Global mean sea level is rising today at approximately 3.4 mm/year and accelerating, though it is unclear how processes of sinking of the land and sediment input to the coasts influence the impact of sea-level rise on ancient, modern, and future shorelines. This research will improve knowledge of how local processes drive observed sea-level variations on continental margins in general, and at the US mid-Atlantic margin in particular.

The investigators will combine information from sediment samples, high-resolution subsurface imaging, and modeling to evaluate global, regional, and local impacts on the stability of shorelines in a changing world. Broader impacts include support for two Early Career Researchers and a community workshop. The investigators will continue their long-standing sea-level outreach to students, the public, and stakeholders through research opportunities, teaching, public events, and press interviews.

IODP Expedition 313 drilled, cored, and logged Neogene clinoforms on the New Jersey middle shelf to recover geologic evidence of the impact of changes in sea-level, sediment delivery, and tectonism on shallow water sedimentation. The RV Marcus G. Langseth collected 550 km2 of high-resolution 3D seismic reflection data surrounding these drillsites, placing the cores, logs and previous regional 2D seismic data in a spatial and temporal context.

The current research will apply state-of-the-art imaging to the 3D volume and iteratively match it with 2D forward models of sequence evolution to improve knowledge of how coastlines and shallow shelves evolve in response to changes in sediment supply, global mean sea level and tectonics (including thermal subsidence, flexural response, and mantle dynamic topographic variations). The investigators have proposed three hypotheses: 1) a major increase in sediment supply to the NJ margin began at ca. 13 Ma, significantly widening the shallow continental shelf and sharply changing sequence geometries, facies distributions, and processes of seaward sediment transport; 2) gravity-driven debris flows played a major role in downslope sediment transport before the Middle Miocene Climate Transition (14.8-12.8 Ma), but during and after this interval canyon cutting coupled with channelized flows became the major agent moving sediment to the outer continental shelf and beyond; and 3) global mean sea-level change throughout the Neogene was the dominant process forming sequence boundaries on the Myr to 405 kyr scale, while variations in sediment supply were responsible for changes in sequence geometry and facies distribution.

These hypotheses will be tested by applying 3D seismic imaging techniques in a sequence stratigraphic framework including analyses of seismic attributes to map stratal geometry and facies ground-truthed at the Exp 313 drill sites. The investigators have developed a 2D forward stratigraphic model that simulates deposition of marine siliciclastic sediments on a passive margin in response to parameterized variations in global mean sea level, sediment supply, and subsidence due to thermal cooling, flexure, and compaction.

They will use optimization algorithms applied within a Bayesian framework to yield a probabilistic fit of the model output to the observed stratigraphic record and generate the most likely history of these drivers. This Bayesian inference framework will be used to derive model output values for metrics like shoreline position, which is challenging to measure independently from the underlying data, but can be constrained within the model output by core data and the proposed 3D seismic facies analysis.

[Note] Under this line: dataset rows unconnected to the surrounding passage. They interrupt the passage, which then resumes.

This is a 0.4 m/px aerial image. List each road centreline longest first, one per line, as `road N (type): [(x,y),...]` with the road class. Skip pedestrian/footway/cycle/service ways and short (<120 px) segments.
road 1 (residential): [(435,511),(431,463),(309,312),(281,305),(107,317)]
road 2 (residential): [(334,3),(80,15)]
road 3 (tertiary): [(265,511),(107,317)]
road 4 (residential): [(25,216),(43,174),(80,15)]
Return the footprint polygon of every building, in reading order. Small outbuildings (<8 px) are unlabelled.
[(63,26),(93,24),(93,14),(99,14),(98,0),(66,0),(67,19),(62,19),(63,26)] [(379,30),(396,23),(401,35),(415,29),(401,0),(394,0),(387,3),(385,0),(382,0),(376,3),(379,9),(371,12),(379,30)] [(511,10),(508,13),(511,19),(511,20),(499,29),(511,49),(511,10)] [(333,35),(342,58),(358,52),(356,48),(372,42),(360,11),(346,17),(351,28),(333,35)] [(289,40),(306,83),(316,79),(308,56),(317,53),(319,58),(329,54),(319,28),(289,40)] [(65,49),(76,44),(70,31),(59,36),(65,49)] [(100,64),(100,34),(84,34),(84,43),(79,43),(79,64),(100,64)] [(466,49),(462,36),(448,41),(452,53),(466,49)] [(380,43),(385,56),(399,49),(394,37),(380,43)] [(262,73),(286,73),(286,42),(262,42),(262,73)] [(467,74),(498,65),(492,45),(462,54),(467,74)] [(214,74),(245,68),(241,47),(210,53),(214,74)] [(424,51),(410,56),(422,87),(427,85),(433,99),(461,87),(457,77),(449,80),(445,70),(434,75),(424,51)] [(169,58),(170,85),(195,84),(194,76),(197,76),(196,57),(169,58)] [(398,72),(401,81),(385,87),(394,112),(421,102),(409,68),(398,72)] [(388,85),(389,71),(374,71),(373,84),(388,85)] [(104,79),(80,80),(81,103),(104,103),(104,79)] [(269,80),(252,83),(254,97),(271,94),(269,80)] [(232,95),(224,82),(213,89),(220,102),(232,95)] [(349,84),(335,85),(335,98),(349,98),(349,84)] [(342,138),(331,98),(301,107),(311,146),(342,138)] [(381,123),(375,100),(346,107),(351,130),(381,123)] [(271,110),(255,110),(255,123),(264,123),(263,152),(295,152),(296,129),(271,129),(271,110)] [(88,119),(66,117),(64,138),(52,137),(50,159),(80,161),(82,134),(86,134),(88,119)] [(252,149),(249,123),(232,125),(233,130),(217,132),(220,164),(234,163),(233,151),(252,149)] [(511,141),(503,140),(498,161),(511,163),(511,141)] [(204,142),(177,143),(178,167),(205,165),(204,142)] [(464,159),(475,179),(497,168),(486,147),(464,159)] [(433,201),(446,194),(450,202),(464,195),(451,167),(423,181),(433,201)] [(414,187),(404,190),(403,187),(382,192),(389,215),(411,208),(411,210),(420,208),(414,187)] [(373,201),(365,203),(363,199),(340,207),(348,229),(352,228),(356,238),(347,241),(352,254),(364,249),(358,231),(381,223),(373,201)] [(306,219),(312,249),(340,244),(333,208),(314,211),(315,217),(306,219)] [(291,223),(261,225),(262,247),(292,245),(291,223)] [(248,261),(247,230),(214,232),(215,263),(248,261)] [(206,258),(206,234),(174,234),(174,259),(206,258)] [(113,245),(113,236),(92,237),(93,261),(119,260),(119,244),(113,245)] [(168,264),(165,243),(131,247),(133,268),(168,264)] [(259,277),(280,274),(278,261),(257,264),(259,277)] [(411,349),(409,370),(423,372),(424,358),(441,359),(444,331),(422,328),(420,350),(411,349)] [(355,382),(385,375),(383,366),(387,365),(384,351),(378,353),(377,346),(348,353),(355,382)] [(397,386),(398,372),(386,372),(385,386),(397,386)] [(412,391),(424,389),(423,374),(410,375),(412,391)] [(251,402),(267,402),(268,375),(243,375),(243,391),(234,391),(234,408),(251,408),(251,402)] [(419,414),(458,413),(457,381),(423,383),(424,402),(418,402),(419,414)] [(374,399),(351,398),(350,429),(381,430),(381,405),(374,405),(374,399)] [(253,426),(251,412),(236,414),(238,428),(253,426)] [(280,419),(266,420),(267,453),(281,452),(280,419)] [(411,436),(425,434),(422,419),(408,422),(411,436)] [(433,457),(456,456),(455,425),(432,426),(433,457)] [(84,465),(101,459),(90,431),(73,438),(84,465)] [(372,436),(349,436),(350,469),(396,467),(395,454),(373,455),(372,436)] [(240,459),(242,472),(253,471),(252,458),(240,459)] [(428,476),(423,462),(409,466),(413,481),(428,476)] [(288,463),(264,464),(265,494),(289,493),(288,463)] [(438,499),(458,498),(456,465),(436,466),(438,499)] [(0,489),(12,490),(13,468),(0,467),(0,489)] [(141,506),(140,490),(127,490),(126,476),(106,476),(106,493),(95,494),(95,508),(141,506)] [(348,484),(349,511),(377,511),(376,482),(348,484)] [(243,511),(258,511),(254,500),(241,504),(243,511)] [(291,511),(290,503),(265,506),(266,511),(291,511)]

Integrating continuously cored and logged drillsites with high-resolution 3D seismic data and forward stratigraphic modeling poses a unique research opportunity. Results will advance understanding of the response of ancient shorelines to changes in sea-level, sediment supply and tectonics and contribute to informed predictions of how these factors will impact coastlines of the future.

This project will support two Early Career Researchers and foster their development as leaders in seismic imaging and stratigraphic modeling used to evaluate the relative effects of change in global mean sea level, deformation of the Earth, and rates of sediment supply on shoreline position. The researchers will run a two-day community workshop on sequence stratigraphy and stratigraphic modeling.

This award reflects NSF's statutory mission and has been deemed worthy of support through evaluation using the Foundation's intellectual merit and broader impacts review criteria.